Con relación a la situación de la jueza Suárez, cuyo análisis motiva esta columna, lo más probable es que todo termine con un apercibimiento o un simple llamado de atención, a fin de que cuide su comportamiento en adelante, y no mucho más. Por lo común, los que conducen el Poder Judicial prefieren no ingresar al campo de las sutilezas que se vinculan con la “construcción moral” de aquellos que se encargan de administrar justicia, aunque este último aspecto resulte esencial para el ejercicio adecuado de la función judicial.

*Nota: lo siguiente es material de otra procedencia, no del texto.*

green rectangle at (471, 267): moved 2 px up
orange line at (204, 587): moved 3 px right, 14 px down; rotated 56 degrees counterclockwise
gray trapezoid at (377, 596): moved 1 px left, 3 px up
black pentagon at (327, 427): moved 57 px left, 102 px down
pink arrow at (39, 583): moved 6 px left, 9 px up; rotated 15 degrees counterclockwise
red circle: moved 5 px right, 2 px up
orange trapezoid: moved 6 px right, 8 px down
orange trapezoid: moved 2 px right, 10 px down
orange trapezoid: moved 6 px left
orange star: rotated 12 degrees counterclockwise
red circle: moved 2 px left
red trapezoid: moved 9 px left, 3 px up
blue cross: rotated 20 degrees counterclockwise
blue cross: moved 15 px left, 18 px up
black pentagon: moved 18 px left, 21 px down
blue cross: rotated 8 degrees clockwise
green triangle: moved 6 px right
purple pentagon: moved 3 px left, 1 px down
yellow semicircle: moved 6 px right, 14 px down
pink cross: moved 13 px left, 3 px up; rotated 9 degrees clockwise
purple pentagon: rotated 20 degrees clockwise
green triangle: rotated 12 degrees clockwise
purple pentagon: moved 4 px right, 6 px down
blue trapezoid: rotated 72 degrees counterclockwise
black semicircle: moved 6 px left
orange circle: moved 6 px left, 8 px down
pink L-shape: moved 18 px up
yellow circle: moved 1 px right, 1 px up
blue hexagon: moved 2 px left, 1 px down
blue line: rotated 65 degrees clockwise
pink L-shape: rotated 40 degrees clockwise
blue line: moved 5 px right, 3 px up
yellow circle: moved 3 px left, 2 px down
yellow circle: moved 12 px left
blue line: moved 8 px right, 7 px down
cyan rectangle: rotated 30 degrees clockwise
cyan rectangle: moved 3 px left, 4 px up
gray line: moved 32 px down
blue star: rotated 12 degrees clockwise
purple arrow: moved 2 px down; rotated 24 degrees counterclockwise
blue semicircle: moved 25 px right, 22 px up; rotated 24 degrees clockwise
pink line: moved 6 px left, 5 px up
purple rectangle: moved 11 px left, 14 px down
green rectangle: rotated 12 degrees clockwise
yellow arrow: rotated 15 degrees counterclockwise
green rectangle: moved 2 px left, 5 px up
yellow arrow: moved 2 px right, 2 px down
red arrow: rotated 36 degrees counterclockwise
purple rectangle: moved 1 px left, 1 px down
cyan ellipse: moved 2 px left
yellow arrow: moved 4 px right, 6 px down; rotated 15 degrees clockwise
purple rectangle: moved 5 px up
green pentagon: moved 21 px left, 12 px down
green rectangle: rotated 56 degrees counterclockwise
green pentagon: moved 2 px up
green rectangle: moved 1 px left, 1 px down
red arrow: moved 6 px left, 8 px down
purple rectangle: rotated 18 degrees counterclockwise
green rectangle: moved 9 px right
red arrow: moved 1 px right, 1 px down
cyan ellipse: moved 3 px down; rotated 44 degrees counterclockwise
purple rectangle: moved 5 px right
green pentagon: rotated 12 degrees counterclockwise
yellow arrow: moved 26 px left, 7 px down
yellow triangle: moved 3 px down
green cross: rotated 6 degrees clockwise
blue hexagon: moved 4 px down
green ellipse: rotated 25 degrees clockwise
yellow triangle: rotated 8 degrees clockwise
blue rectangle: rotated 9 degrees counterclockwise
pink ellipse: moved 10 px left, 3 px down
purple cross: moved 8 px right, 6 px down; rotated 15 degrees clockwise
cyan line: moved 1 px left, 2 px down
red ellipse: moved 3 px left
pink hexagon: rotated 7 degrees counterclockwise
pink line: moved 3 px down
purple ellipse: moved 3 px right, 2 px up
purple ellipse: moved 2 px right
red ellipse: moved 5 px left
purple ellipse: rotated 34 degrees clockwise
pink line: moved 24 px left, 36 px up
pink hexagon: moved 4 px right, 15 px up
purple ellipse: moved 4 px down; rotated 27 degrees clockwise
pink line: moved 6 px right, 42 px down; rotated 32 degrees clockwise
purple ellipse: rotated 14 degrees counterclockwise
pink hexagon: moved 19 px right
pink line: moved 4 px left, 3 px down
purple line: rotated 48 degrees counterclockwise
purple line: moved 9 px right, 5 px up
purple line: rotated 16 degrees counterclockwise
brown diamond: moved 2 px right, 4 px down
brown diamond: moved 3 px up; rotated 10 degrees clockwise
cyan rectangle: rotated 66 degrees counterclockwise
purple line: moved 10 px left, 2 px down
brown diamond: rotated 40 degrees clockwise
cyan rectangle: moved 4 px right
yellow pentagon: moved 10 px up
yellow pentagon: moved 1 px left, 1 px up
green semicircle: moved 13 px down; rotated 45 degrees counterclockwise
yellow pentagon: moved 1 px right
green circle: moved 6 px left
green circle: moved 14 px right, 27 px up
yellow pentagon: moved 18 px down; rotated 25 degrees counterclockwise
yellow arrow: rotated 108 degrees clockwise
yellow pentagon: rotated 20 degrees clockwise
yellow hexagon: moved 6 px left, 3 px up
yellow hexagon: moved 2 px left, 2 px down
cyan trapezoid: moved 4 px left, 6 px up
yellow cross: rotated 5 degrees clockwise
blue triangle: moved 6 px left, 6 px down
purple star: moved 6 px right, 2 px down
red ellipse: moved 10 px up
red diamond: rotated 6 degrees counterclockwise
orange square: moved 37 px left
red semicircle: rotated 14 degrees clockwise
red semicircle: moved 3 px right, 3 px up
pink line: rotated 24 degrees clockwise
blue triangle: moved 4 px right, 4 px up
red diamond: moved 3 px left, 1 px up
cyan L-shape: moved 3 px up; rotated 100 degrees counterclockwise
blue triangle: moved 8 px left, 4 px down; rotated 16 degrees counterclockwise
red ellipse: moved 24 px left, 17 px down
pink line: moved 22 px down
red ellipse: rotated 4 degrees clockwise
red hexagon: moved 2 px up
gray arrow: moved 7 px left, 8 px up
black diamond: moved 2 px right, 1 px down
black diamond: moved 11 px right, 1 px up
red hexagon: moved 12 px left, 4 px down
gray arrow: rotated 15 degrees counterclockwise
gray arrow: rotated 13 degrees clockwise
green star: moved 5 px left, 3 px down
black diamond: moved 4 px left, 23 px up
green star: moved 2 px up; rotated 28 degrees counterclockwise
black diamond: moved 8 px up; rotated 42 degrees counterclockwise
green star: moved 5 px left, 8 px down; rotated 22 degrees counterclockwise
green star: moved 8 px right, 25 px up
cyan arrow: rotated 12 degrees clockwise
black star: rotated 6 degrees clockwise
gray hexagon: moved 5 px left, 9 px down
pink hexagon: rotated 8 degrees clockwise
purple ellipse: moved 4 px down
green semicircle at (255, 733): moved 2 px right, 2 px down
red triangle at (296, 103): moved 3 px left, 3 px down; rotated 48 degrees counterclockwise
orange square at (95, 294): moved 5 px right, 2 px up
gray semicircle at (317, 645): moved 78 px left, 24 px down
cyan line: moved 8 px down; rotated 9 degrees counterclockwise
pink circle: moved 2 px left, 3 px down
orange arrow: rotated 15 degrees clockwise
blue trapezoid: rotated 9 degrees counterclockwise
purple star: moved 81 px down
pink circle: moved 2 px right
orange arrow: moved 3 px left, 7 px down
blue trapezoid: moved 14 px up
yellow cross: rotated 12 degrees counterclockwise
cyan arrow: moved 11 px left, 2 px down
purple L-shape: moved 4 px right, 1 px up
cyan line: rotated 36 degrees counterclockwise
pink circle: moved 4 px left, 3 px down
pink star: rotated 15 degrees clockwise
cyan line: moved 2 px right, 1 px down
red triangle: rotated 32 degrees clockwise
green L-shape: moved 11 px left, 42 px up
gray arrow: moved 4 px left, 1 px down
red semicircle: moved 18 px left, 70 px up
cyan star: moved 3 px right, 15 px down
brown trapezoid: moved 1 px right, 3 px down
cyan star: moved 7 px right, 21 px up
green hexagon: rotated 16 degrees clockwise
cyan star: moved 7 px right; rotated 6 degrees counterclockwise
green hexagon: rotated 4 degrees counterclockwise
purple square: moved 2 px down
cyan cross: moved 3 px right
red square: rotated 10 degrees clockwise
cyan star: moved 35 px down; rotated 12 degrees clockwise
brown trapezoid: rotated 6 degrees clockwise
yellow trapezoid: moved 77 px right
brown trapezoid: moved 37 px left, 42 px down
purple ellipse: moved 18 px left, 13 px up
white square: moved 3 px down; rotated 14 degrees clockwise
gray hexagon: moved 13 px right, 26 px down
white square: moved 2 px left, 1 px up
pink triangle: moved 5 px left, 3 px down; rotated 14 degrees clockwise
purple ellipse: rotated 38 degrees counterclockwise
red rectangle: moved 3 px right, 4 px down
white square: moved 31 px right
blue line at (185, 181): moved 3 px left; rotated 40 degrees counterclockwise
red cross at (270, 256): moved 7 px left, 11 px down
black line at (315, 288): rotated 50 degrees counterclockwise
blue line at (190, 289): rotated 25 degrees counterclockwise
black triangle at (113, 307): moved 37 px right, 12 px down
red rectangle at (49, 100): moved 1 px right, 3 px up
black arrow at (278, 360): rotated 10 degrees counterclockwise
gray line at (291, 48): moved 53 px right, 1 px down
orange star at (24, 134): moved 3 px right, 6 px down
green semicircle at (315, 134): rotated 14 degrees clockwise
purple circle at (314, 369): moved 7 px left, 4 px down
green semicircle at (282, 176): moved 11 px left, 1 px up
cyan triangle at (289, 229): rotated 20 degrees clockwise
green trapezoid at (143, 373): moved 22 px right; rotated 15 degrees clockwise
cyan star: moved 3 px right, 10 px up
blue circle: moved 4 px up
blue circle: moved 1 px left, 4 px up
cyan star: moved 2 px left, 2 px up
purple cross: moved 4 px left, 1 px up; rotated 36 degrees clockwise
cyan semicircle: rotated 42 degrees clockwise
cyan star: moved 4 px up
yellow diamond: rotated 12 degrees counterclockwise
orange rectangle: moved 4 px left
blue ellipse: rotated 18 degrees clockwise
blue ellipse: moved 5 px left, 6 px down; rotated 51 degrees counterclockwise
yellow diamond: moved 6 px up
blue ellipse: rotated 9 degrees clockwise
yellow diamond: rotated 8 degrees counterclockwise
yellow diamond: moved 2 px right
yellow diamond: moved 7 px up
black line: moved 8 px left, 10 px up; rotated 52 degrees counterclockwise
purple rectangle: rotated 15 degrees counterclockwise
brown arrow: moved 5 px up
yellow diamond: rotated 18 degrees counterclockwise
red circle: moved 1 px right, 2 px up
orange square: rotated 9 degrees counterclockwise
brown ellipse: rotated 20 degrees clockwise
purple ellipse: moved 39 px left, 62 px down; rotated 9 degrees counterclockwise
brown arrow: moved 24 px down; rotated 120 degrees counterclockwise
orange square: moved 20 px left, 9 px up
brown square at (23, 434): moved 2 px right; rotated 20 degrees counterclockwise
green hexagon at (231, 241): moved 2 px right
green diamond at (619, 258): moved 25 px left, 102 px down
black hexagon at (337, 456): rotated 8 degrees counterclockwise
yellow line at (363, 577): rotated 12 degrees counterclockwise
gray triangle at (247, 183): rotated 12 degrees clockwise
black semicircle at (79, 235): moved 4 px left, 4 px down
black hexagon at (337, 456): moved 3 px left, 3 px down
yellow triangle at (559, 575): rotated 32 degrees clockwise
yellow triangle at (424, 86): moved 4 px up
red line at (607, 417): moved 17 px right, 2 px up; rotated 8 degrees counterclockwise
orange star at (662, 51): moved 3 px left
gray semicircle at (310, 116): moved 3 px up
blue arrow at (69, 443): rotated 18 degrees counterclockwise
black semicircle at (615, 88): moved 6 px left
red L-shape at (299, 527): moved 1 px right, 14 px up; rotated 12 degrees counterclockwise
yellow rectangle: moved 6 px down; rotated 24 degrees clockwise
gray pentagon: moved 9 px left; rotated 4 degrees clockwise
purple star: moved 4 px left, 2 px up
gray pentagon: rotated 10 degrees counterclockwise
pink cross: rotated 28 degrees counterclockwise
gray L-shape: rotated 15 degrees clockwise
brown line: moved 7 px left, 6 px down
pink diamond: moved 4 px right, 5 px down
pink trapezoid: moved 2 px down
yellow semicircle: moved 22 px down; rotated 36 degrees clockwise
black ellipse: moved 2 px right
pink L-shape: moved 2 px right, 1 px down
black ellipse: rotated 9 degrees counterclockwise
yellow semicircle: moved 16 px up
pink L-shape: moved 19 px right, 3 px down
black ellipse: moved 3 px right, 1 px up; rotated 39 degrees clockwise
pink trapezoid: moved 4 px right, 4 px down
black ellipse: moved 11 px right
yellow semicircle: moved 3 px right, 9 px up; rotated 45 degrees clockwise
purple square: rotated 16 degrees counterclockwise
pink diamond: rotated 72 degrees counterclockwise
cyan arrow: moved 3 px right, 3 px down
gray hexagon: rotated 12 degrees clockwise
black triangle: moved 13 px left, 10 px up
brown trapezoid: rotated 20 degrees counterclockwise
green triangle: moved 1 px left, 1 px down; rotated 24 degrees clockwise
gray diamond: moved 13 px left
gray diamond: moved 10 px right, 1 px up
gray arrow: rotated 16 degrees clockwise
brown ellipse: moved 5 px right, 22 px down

La reconstrucción moral del Poder Judicial es la condición necesaria para que la sociedad vuelva a confiar en la Justicia, o mejor dicho, en quienes la administran en los casos concretos. Con el nivel de desconfianza actual es ilusorio pensar en un Poder Judicial que cumpla su función con una eficiencia razonable. La independencia judicial (que hoy también está en el tapete) no puede garantizar por sí el correcto funcionamiento de este poder del Estado.
Y si esta reconstrucción no se concreta a la brevedad, seguramente nuestra calidad de vida republicana se verá afectada cada vez más. Es tiempo ya de que los magistrados y funcionarios judiciales, en ejercicio de su elevada responsabilidad, comiencen a advertirlo y actúen en consecuencia.